▶ [Document passage]
Coincidentally, Lumet's Network remains a more shocking (and shockingly hilarious) treatment of these same subjects after 35 years, and it only needed one movie and one murder to accomplish it. Maybe someone back then had the right idea after all.



Comments

  • Knew it. says:

    I knew Movieline was going to write a bad review. Helen Keller saw it coming. You, Movieline, are so obvious

  • lo says:

    you need to relax.
    I do take issue with the "Charlie Sheen era" tag. Let's not go crazy

  • Alex says:

    Seems like you disliked the movie but you gave it a 6 1/2 which for me is a positive score. So yeah I'm confused

  • First of all, these scores aren't an exact science. Second of all, if you got 65% on a test, you wouldn't pass. But more importantly, I think the film's redeeming factors are stated pretty explicitly, and it's not like we're talking about an epic failure of storytelling where the boom mic is in half the shots. I didn't really like _Scream 4_, but for specific reasons that don't make it any less functional a movie. Thus a 6.5.

▶ [Your task] Can you rewrite the movie review passage above from the words containing "Coincidentally, Lumet's Network" through "need to relax.", updating it so that "Movieline" becomes "the website"?

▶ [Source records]
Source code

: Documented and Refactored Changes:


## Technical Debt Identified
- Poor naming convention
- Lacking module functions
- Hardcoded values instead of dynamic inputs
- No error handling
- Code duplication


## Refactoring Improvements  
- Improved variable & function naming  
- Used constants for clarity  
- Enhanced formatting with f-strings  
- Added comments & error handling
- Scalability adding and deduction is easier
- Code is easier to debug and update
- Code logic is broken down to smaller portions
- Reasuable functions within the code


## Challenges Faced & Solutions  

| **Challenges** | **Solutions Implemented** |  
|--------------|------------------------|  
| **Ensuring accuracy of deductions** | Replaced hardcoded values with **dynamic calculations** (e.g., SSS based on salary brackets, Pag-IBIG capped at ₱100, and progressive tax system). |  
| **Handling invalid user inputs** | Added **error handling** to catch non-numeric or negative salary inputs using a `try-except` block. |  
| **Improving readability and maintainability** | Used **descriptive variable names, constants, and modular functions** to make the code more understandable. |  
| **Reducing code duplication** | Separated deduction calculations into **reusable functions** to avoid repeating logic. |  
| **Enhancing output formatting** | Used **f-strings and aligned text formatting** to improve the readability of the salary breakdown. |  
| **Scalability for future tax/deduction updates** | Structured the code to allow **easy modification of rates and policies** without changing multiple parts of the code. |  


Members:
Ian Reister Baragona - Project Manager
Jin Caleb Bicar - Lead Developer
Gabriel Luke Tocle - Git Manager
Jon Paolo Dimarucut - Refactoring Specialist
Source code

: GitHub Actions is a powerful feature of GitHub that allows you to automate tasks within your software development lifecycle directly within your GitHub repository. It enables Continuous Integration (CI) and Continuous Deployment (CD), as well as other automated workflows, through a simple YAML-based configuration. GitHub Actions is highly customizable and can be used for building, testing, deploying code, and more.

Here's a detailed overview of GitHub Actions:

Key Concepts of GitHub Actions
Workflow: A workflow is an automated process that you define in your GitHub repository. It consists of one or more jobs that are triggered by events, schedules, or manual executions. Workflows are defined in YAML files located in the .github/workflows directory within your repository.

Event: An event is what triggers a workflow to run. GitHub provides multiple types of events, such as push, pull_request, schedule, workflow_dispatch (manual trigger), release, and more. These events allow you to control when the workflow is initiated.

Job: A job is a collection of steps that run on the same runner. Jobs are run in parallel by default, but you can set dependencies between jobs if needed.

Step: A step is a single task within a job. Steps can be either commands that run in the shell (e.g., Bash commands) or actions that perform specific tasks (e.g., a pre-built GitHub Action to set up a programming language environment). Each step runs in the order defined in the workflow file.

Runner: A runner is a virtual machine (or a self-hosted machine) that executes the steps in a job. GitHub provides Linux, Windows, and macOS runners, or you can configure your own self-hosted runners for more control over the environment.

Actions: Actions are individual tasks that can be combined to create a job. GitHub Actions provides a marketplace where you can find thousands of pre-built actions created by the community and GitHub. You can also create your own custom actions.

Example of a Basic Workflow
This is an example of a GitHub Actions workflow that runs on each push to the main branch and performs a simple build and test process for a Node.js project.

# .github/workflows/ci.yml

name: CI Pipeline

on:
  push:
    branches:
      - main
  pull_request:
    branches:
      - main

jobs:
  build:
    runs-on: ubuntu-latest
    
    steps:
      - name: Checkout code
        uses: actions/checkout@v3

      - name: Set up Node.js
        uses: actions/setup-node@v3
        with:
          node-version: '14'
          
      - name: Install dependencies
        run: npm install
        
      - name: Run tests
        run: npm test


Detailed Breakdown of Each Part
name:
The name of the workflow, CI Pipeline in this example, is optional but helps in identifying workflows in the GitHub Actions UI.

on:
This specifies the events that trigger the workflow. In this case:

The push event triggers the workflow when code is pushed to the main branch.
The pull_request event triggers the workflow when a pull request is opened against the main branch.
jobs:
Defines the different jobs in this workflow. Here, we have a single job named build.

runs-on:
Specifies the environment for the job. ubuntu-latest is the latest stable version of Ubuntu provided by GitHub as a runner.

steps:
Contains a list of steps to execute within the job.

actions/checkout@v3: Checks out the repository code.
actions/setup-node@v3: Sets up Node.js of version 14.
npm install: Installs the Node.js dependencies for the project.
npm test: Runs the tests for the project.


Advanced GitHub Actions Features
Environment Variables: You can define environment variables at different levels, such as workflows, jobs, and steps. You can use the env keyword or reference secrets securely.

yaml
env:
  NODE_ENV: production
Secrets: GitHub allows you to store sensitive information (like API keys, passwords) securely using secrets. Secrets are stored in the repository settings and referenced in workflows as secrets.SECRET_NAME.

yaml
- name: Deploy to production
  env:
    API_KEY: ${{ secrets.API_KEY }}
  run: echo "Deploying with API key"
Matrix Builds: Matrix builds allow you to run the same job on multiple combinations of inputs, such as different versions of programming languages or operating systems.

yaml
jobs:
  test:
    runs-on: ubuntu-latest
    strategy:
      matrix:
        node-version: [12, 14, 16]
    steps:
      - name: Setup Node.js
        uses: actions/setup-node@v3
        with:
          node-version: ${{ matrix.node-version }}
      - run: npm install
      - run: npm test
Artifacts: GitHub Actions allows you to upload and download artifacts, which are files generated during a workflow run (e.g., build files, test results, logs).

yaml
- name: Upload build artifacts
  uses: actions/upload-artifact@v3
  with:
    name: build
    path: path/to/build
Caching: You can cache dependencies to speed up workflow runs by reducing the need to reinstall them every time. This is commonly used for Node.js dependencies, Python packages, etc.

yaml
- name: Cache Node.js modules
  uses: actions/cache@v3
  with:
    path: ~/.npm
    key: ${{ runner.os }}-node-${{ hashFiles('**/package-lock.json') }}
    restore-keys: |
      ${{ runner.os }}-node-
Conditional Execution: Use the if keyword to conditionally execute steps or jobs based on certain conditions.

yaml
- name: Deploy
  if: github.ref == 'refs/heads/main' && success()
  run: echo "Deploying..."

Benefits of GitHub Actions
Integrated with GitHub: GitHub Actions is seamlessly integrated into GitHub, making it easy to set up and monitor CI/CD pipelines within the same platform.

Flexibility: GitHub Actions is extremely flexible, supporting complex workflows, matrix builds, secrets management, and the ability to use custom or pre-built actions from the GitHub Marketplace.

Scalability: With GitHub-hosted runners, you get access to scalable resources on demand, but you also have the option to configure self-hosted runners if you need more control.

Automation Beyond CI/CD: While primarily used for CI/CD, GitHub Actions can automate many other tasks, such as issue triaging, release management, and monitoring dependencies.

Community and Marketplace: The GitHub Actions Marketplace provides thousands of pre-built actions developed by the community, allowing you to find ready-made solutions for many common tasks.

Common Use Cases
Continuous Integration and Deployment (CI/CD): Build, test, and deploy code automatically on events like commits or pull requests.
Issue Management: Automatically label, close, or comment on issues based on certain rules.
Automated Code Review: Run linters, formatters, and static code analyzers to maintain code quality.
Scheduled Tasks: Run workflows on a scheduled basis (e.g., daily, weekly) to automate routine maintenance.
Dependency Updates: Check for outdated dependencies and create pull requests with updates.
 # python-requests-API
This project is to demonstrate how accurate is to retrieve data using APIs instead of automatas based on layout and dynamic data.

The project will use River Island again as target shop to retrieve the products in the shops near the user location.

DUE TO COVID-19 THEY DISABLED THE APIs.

--

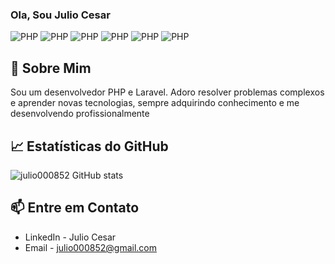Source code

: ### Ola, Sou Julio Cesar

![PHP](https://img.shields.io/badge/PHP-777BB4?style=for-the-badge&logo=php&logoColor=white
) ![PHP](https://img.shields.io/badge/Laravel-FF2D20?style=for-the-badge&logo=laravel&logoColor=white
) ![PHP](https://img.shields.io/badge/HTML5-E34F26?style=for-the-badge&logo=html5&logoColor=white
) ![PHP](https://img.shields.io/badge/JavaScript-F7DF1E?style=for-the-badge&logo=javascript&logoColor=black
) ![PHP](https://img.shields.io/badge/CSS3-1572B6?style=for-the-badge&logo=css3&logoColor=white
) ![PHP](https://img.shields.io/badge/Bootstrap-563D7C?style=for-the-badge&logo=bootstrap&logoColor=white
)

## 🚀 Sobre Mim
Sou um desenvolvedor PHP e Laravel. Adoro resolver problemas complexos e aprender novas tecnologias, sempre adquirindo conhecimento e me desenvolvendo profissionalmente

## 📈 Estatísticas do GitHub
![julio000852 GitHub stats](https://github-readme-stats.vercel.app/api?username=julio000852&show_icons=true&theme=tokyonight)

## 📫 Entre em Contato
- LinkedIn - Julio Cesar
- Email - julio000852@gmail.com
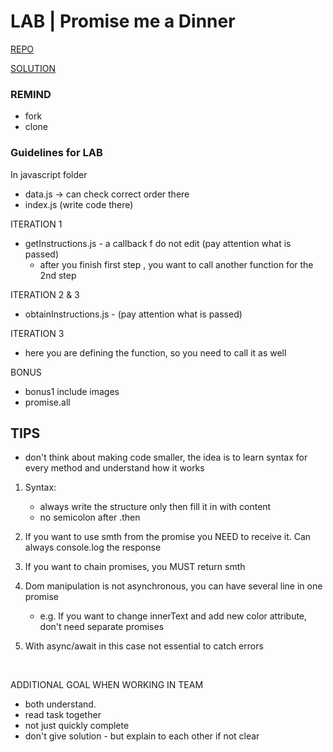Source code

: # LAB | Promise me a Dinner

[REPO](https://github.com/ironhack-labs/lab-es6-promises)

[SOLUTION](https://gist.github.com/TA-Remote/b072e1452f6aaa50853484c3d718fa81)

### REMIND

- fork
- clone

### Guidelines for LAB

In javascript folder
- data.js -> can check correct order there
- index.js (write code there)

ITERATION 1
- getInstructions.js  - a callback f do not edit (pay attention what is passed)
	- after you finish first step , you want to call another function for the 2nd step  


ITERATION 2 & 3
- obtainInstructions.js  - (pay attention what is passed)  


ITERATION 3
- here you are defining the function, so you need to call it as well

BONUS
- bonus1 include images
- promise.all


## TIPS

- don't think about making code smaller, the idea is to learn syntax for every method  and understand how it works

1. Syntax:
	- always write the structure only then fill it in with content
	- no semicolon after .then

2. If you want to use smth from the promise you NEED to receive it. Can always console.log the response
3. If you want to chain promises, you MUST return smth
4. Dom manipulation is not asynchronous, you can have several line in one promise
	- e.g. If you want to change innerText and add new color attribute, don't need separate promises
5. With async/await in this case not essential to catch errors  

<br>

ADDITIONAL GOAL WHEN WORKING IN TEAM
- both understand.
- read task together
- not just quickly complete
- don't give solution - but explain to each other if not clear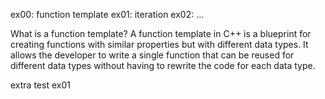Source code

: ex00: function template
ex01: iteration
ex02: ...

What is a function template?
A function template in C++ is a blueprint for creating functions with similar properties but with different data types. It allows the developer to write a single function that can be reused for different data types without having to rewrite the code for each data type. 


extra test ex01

▶ [Solution to the problem]
Coincidentally, Lumet's Network remains a more shocking (and shockingly hilarious) treatment of these same subjects after 35 years, and it only needed one movie and one murder to accomplish it. Maybe someone back then had the right idea after all.



Comments

  • Knew it. says:

    I knew the website was going to write a bad review. Helen Keller saw it coming. You, the website, are so obvious

  • lo says:

    you need to relax.